The patients reported symptoms of gait disturbance and claudication type symptoms are the most common in presenting cases of SDAF (4).  Interestingly Jellema et al, (2003); found sacral root symptoms to be present in 64% of an 80 patient series.  These included disturbance of micturition, faecal incontinence, sensory loss in the buttocks, erectile dysfunction or involuntary ejaculation.  Whilst this patient reported transient saddle numbness on their initial presentation further symptoms such as those listed above were not prominent in this case.

Early diagnosis is difficult due to nonspecific features such as gait disturbance or weakness post exercise and sensory loss in the legs.  Differentiation from a polyneuropathy is based on the rare involvement of the upper limbsin SDAF (except for cervical lesions which are extremely rare (7).  Difficulty with micturition is rare in polyneuropathies but common in 80% of cases at diagnosis with SDAF (4).  Furthermore lower limb sensory and motor loss is often asymmetrical in SDAF but symmetrical in polyneuropathies.  Finally when upper motor neurone / long tract signs present such as the Babinski sign this excludes pathology isolated to the nerve roots or peripheral nerves.
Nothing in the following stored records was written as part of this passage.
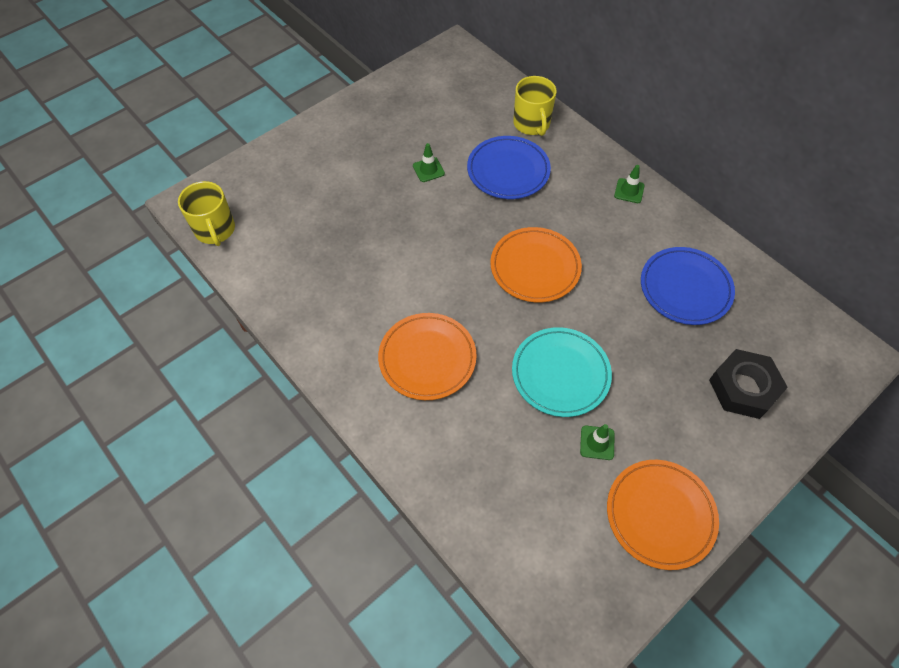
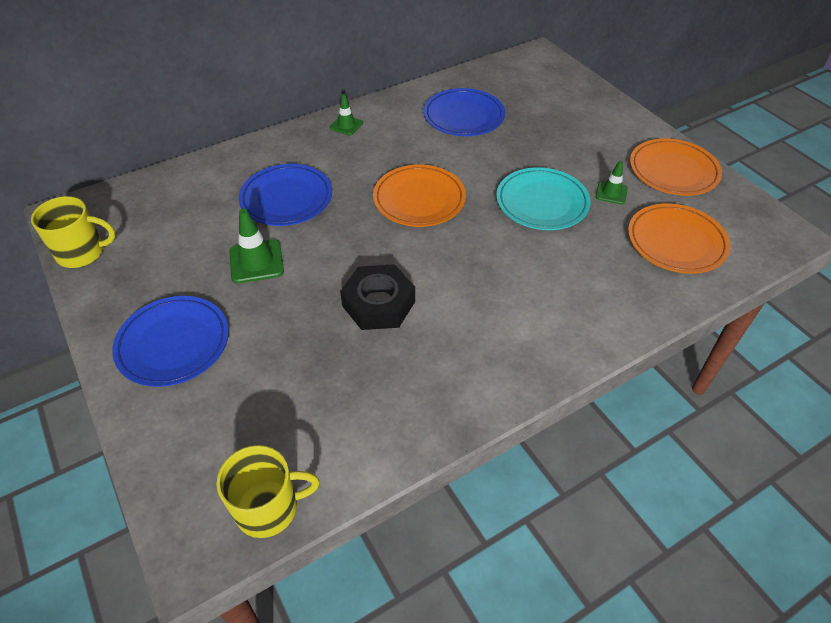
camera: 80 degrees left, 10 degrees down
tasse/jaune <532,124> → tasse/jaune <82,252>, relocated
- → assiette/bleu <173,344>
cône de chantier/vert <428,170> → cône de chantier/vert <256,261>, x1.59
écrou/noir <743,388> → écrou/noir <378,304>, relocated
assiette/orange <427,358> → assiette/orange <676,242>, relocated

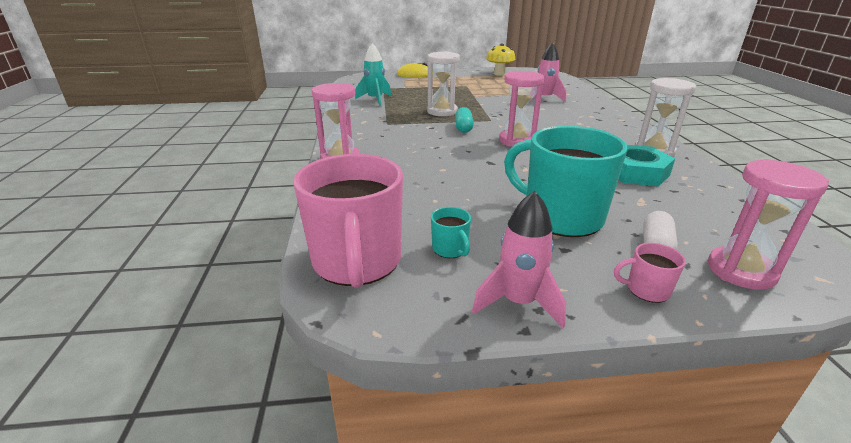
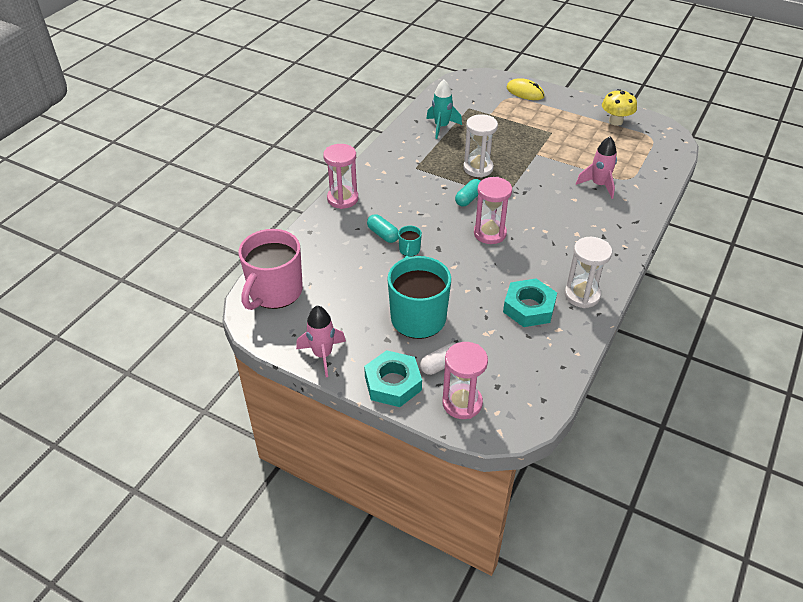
camera: 35 degrees right, 15 degrees up
tasse/rose <646,290> → écrou/turquoise <393,383>
- → gélule/turquoise <383,234>
tasse/turquoise <450,249> → tasse/turquoise <409,250>, relocated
SDAF id rare pathology and can take months to years before an established diagnosis is formulated. Evidence suggests that the median time to diagnose such pathology is 15 months (4) (6).  Delays in diagnosis can lead to severe lower limb weakness and paraplegia in some cases (4).  Historically outcomeswere linked to early detection and intervention (6).  A more recent study questioned this but found that the level of pre-operative disability is more strongly linked to post-operative recovery and outcome (7).
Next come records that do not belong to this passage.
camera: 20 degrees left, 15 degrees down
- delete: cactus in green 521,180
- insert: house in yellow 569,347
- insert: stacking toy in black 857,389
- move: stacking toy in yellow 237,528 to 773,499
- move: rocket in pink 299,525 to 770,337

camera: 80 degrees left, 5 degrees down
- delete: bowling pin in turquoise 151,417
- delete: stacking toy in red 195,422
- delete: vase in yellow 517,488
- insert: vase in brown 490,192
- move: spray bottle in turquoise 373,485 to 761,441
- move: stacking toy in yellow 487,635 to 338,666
In middle aged men presenting with subjective lower limb weakness, worse with exercise, ascending motor and sensory deficits, and any dysfunction relating to the sacral roots, SDAF should be considered as a primary differential diagnosis.


  1. Hurst RW, Kenyon LC, Lavi E, et al. Spinal dural arteriovenous fistula: the pathology of venous hypertensive myelopathy. Neurology 1995;45:1309–13
  2. Merland JJ, Riche MC, Chiras J. Intraspinal extramedullary arteriovenous fistulae draining into the medullary veins. J Neuroradiol 1980;7:271–320
  3. Wityk RJ, Dural Arteriovenous Fistula of the Spinal Cord: An Uncommon Cause of Myelopathy,1996, 16;1:27-32
  4. Jellema K, Tijssen CC, Sluzewski M, et al. Spinal dural arteriovenous fistulas: an underdiagnosed disease—a review of patients admitted to the spinal unit of a rehabilitation center. J Neurol 2006;253:159–62
  5. Krings T, Geibprasert S. Spinal Dural Arteriovenous Fistulas, American Journal of Neuroradiology April 2009, 30 (4) 639-648
  6. Schick U, Hassler W, Treatment and outcome of spinal dural arteriovenous fistulas, European Spinal Journal2003, Aug; 12, (4); 350-355.
  7. Ma Y, Chen S, Peng C, Wang C, Li G, He C, Ye M, Hong T, Bian L, Liu J, Wang Z, Qureshi A, Ling F, Zhang H, Clinical outcomes and prognostic factors in patients with spinal dural arteriovenous fistulas : a prospective cohort study in two Chinese centres 2018, BMJ Open, 8; 8; 1-7.